I want to create an RDD[Vector] with my own mean and my own sigma, i have done this :
val mean = Random.nextInt(100)
val sigma = 2
val data: RDD[Vector] = RandomRDDs.normalVectorRDD(sc, numRows = 180, numCols = 20).map(v => mean + sigma * v)
but I have the following error :
overloaded method value * with alternatives:
(x: Double)Double <and>
(x: Float)Float <and>
(x: Long)Long <and>
(x: Int)Int <and>
(x: Char)Int <and>
(x: Short)Int <and>
(x: Byte)Int
cannot be applied to (org.apache.spark.mllib.linalg.Vector)
val data: RDD[Vector] = RandomRDDs.normalVectorRDD(sc, numRows = 180, numCols = 20).map(v => mean + sigma * v)
I don't understand this error because oin the scala documentation, they do RandomRDDs.normal(sc, n, p, seed) .map(lambda v: mean + sigma * v) also
Thanks
The Spark doc. makes reference to the .normal() method:
val data =
RandomRDDs.normalRDD(spark.sparkContext, 50, 1).map(v => mean + sigma * v)
This actually runs ok.
If you need to apply the transformation to a Vector:
val data0 =
RandomRDDs.normalVectorRDD(spark.sparkContext, numRows = 180, numCols = 20).map(v => v.toArray.map(v => mean + sigma * v))

## Data shown
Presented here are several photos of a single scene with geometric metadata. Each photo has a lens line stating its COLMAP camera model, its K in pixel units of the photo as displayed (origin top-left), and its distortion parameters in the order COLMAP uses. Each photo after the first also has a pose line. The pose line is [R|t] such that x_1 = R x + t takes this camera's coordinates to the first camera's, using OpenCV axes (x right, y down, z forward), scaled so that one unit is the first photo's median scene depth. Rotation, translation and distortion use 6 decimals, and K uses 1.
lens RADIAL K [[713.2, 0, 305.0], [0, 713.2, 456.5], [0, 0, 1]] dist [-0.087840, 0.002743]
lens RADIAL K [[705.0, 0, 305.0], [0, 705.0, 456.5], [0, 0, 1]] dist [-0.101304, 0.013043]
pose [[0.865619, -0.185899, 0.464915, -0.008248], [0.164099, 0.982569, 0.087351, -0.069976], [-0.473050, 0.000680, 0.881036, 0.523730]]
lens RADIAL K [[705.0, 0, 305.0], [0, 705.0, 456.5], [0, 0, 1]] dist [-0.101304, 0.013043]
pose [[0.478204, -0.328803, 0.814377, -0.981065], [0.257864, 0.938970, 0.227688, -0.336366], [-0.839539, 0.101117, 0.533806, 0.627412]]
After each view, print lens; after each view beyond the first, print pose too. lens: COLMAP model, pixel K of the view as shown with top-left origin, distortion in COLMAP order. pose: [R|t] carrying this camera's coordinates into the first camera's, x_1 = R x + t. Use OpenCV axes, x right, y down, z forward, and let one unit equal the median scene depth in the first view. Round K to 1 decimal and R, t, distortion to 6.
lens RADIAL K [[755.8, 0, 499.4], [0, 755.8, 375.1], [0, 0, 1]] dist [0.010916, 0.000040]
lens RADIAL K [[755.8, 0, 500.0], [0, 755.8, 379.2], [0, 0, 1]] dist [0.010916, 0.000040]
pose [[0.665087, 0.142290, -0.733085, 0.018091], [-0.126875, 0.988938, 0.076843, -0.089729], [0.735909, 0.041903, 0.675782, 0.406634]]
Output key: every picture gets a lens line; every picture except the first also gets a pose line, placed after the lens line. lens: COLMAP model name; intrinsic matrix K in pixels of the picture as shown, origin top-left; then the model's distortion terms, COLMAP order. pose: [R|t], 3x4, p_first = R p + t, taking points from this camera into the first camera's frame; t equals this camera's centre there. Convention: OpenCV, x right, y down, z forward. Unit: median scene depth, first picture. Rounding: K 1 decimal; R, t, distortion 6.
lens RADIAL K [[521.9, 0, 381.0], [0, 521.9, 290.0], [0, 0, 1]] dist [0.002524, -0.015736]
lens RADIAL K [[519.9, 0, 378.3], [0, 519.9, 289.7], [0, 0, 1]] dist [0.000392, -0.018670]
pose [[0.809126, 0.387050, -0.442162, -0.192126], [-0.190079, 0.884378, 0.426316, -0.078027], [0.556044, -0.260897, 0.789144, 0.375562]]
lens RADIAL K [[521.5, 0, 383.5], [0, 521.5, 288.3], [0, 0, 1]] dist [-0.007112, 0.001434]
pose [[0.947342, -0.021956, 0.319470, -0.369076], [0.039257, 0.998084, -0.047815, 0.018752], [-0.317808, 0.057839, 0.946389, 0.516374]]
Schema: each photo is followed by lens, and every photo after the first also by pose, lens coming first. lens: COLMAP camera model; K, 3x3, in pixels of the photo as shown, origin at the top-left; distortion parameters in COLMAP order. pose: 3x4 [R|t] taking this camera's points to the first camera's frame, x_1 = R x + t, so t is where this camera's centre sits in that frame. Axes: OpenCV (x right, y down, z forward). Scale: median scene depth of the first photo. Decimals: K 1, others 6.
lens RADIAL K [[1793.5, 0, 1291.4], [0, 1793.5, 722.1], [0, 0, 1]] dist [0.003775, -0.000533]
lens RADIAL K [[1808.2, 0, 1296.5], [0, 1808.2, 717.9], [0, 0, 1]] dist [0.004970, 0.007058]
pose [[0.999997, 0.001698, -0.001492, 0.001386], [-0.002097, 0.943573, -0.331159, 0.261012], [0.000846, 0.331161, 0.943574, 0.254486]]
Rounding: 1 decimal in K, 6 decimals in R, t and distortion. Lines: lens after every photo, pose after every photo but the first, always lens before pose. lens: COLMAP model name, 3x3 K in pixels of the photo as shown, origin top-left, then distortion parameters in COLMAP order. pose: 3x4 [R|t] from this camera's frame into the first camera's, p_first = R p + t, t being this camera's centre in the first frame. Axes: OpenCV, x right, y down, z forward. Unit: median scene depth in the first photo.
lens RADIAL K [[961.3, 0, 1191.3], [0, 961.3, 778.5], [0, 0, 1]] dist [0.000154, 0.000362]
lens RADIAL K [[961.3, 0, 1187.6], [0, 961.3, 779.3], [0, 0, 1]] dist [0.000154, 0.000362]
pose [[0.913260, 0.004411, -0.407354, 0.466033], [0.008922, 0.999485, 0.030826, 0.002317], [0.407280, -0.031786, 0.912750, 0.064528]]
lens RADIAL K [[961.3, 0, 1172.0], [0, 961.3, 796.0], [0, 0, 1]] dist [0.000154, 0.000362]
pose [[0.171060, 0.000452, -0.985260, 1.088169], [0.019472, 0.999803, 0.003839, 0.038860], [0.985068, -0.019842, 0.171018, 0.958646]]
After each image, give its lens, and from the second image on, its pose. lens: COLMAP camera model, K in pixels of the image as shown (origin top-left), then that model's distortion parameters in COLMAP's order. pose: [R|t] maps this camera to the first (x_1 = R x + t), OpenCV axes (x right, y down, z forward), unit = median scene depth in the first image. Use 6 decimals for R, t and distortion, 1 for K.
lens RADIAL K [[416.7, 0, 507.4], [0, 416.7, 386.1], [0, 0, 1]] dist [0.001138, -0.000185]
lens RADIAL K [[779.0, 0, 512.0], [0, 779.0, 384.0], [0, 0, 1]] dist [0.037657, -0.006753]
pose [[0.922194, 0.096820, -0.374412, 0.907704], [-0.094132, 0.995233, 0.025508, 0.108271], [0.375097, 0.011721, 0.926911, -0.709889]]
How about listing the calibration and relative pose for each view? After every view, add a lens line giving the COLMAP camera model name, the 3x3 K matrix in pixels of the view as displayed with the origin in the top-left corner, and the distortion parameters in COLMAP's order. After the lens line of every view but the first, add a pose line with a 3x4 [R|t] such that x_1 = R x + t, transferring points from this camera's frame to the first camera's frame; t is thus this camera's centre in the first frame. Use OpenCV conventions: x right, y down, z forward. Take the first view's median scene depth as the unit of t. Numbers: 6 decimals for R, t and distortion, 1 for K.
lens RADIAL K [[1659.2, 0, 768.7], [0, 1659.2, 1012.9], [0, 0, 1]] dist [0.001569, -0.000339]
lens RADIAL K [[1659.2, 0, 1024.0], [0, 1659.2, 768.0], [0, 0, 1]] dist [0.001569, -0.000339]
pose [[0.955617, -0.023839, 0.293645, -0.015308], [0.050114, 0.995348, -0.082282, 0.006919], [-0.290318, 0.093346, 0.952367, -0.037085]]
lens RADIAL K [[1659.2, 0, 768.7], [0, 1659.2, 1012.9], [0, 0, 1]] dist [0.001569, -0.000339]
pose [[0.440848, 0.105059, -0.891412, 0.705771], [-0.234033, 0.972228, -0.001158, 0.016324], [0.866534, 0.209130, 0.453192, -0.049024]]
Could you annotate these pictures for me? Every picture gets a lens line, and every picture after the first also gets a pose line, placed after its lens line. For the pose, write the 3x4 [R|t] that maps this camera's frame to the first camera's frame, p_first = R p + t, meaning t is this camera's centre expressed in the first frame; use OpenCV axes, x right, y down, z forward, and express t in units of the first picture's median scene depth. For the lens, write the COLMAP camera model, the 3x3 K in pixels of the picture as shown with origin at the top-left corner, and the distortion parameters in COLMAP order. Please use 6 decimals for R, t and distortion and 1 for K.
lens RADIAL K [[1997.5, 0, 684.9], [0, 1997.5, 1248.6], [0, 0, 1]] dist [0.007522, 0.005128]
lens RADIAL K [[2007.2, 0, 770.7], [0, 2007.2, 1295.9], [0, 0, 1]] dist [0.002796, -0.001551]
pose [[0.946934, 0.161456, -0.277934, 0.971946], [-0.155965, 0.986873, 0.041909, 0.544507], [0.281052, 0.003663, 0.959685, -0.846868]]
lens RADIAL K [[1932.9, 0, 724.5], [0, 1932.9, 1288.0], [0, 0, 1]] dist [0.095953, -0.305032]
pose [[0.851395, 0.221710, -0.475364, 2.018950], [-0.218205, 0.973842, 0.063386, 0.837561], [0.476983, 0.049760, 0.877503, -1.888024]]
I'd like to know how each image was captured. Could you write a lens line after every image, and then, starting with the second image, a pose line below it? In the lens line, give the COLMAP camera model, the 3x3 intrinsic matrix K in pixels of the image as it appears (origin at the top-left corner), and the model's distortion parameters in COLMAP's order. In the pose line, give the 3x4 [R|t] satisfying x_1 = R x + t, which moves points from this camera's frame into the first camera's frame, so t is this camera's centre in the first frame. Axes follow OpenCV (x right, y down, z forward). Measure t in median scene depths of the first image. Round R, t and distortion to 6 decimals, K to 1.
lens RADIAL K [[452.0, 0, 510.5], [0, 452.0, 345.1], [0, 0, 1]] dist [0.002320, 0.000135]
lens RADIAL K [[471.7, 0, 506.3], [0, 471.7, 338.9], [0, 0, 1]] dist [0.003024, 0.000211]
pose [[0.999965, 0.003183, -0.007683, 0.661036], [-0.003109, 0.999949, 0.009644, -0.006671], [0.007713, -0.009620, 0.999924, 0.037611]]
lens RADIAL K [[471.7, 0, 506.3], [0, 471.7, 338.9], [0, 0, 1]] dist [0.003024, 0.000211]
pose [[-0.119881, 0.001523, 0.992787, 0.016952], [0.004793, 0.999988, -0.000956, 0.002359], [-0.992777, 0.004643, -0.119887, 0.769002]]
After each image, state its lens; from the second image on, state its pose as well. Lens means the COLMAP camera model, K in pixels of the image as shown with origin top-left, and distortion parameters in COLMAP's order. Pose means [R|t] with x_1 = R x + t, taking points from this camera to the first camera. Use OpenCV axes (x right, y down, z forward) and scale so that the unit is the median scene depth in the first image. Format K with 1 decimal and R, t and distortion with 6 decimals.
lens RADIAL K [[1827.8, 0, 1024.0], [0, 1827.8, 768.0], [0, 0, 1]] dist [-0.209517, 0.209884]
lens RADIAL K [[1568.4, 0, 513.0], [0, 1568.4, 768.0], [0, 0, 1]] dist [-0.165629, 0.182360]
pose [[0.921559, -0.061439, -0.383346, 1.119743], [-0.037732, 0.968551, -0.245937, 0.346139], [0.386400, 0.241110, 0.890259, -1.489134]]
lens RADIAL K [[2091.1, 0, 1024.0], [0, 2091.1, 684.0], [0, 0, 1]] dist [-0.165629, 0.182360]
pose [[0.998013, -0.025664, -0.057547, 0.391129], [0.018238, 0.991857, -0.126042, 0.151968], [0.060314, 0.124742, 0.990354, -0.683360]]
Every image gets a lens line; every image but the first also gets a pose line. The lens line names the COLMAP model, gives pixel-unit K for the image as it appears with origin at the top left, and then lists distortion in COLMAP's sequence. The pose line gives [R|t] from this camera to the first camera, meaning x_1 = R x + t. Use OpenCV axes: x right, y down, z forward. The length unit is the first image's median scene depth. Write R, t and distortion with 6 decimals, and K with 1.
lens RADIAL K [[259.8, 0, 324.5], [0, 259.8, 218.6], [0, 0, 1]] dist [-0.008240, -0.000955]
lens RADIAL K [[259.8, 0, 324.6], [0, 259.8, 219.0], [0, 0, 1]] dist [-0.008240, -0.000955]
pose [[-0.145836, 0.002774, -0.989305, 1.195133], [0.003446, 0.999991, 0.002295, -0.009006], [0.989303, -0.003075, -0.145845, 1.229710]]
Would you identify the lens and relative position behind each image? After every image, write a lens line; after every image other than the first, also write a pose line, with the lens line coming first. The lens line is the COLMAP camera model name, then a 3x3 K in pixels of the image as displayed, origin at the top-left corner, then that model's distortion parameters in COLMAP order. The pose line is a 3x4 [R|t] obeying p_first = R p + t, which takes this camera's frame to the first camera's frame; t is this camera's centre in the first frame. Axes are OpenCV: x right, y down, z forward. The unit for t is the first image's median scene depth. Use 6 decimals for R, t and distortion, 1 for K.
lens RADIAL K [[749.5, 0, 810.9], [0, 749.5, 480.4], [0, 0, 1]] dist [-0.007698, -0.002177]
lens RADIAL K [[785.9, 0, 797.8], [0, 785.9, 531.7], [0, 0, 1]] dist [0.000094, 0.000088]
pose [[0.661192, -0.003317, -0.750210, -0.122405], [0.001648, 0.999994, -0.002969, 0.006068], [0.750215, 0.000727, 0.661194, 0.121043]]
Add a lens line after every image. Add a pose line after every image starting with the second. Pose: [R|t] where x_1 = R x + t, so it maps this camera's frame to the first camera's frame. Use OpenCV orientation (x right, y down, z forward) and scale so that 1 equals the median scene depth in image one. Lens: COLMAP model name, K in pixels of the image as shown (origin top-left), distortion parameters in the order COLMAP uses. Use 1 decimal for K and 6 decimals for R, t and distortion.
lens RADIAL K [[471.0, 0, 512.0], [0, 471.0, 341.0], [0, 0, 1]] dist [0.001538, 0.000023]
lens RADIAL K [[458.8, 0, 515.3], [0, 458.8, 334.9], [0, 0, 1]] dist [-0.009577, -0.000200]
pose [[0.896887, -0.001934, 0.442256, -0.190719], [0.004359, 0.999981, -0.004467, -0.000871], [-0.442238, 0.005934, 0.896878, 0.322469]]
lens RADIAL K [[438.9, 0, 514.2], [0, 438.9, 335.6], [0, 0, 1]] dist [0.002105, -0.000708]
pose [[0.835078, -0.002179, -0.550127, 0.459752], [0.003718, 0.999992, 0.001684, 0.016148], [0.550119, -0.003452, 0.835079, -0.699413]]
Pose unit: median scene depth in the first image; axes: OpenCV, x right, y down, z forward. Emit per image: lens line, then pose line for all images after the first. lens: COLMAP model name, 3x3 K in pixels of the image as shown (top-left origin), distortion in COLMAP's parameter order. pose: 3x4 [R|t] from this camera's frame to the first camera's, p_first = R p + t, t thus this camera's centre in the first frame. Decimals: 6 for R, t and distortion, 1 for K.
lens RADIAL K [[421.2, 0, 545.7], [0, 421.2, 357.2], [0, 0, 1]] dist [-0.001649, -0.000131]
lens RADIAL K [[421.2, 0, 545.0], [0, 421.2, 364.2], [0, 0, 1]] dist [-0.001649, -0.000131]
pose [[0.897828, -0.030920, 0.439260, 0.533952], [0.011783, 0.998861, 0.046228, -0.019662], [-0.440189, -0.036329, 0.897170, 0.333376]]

## Parts of the exercise
**a)** Answer each question from the Spark thread.
(i) What value is assigned to sigma in the first code?
(ii) What numRows and numCols are passed to normalVectorRDD in the original attempt?
(iii) According to the reply, what happens when the normalRDD version is run?
**b)** List every argument type that the error message in the Spark thread gives for the alternatives of the overloaded * method.
**c)** Reproduce the part of the Spark thread between "I don't understand" and "sigma * v))", inclusive.
Answer from the Spark thread alone, not from the material.

## Responses per task
**a)**
(i) 2
(ii) numRows = 180 and numCols = 20
(iii) It runs ok.

**b)** Double, Float, Long, Int, Char, Short, Byte

**c)**
I don't understand this error because oin the scala documentation, they do RandomRDDs.normal(sc, n, p, seed) .map(lambda v: mean + sigma * v) also
Thanks
The Spark doc. makes reference to the .normal() method:
val data =
RandomRDDs.normalRDD(spark.sparkContext, 50, 1).map(v => mean + sigma * v)
This actually runs ok.
If you need to apply the transformation to a Vector:
val data0 =
RandomRDDs.normalVectorRDD(spark.sparkContext, numRows = 180, numCols = 20).map(v => v.toArray.map(v => mean + sigma * v))